Aku bukan laki-laki yang bisa berkata manis, aku nggak bisa ngomong
yang romantis. Aku Cuma mau bilang kalau.. aku, cinta kamu. Tasya
Hardian Putri, would you be mine?”
DUAR!
Bagaikan tersambar petir, Vino tersentak kaget saat mendengar itu.
Langkahnya terhenti tepat di depan kelas yang menyuguhkan pemandangan
-yang menurut orang-orang- terlihat manis, namun sangat miris untuk
Vino. Aldi, sahabat baiknya itu sekarang sedang berlutut di hadapan
Tasya dan menyatakan cintanya. Astaga! Kenapa dada gue nyeri gini ya
rasanya. Bisik Vino dalam hatinya.
“Iya,
aku mau.” Jawaban Tasya itu semakin memperparah keadaan hati Vino.

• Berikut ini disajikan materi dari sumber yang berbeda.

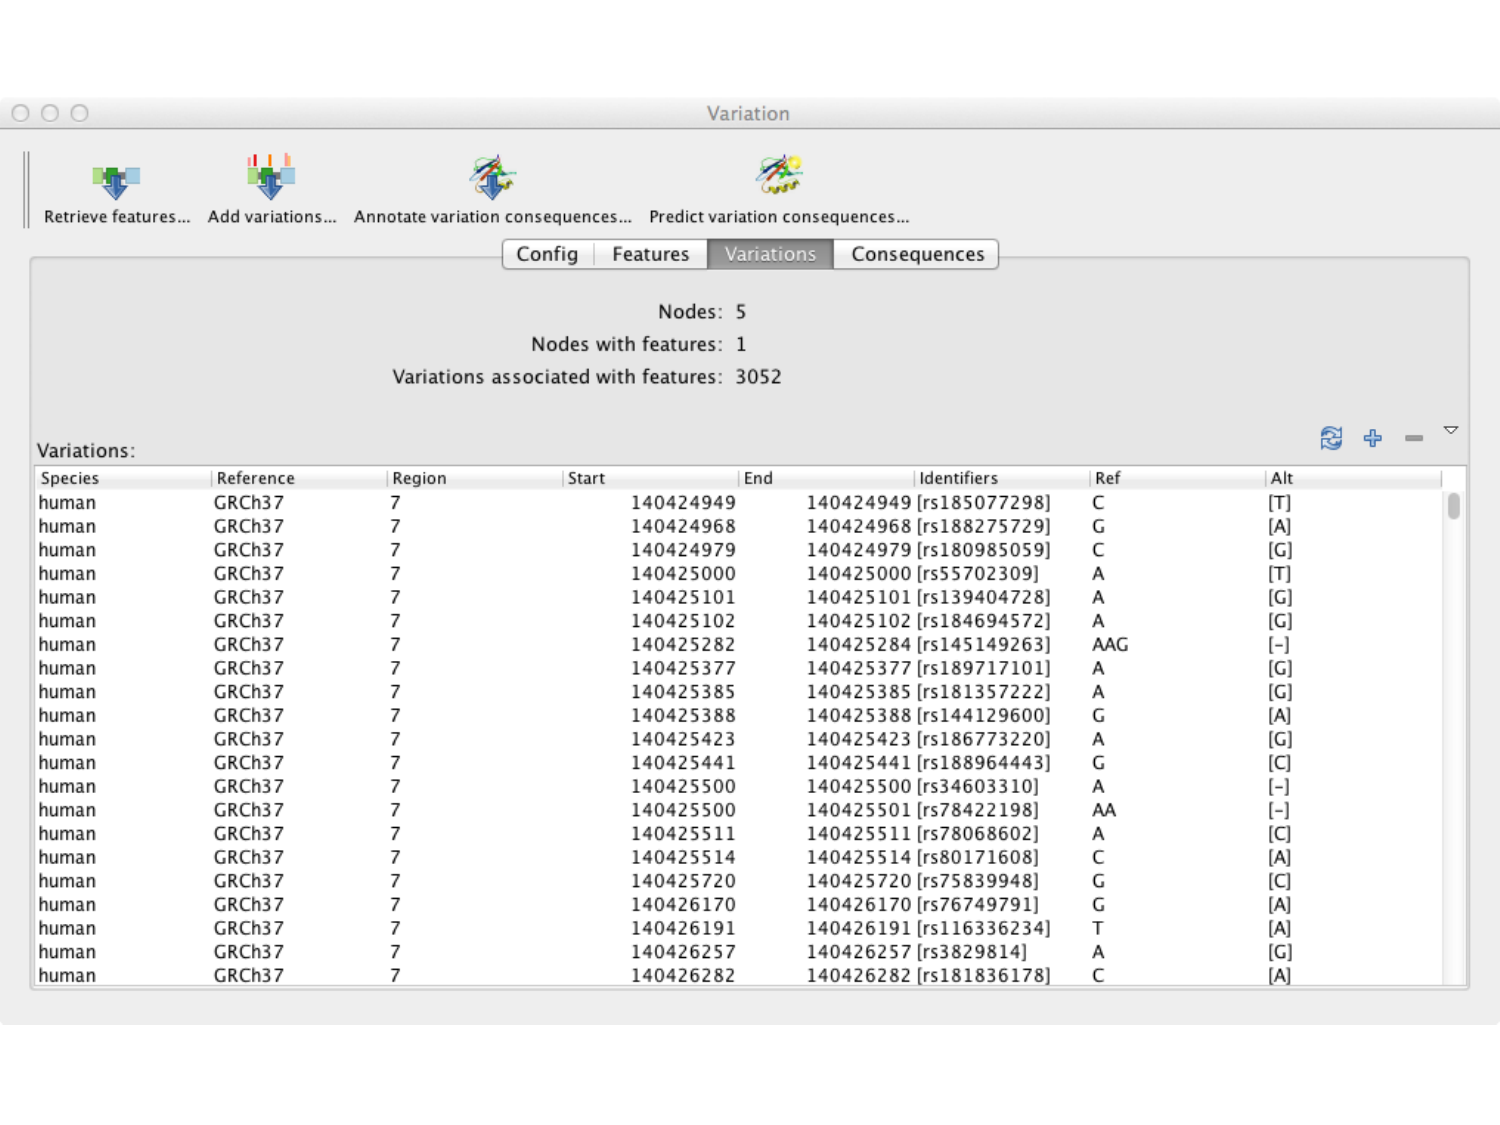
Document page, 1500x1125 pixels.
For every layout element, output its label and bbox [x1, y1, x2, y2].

Sakit, perih rasanya. Sejenak Vino terdiam, kemudian seulas senyum getir
tergambar di wajahnya. Ia berbalik, ingin pergi meninggalkan kelas ini.
Dia butuh udara segar.
“Vino?”
suara lembut itu menghentikan langkah Vino. Dia kembali membalikkan
tubuhnya dan menatap Tasya. “Kamu mau kemana? Ini tas kamu sama aku.”

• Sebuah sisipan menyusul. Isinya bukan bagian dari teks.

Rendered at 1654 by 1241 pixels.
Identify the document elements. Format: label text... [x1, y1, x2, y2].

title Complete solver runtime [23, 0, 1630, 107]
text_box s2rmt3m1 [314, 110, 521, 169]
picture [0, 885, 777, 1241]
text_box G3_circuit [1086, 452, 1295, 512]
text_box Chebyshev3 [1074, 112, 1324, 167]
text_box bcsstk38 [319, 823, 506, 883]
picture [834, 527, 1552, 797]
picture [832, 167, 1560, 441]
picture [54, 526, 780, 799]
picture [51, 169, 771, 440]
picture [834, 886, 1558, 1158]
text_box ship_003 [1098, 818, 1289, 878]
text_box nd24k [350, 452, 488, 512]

kata Tasya sambil menepuk-nepuk tas Vino yang ada di mejanya.
“Oh,
itu, Sya. Aku mau balik ke ruangan buk Lilis. Kayaknya aku kelupaan
sesuatu.” alasan Vino yang jelas-jelas nggak masuk akal.
Sementara
itu, Aldi menatap Vino dengan kaget. Matanya melebar, wajahnya memucat.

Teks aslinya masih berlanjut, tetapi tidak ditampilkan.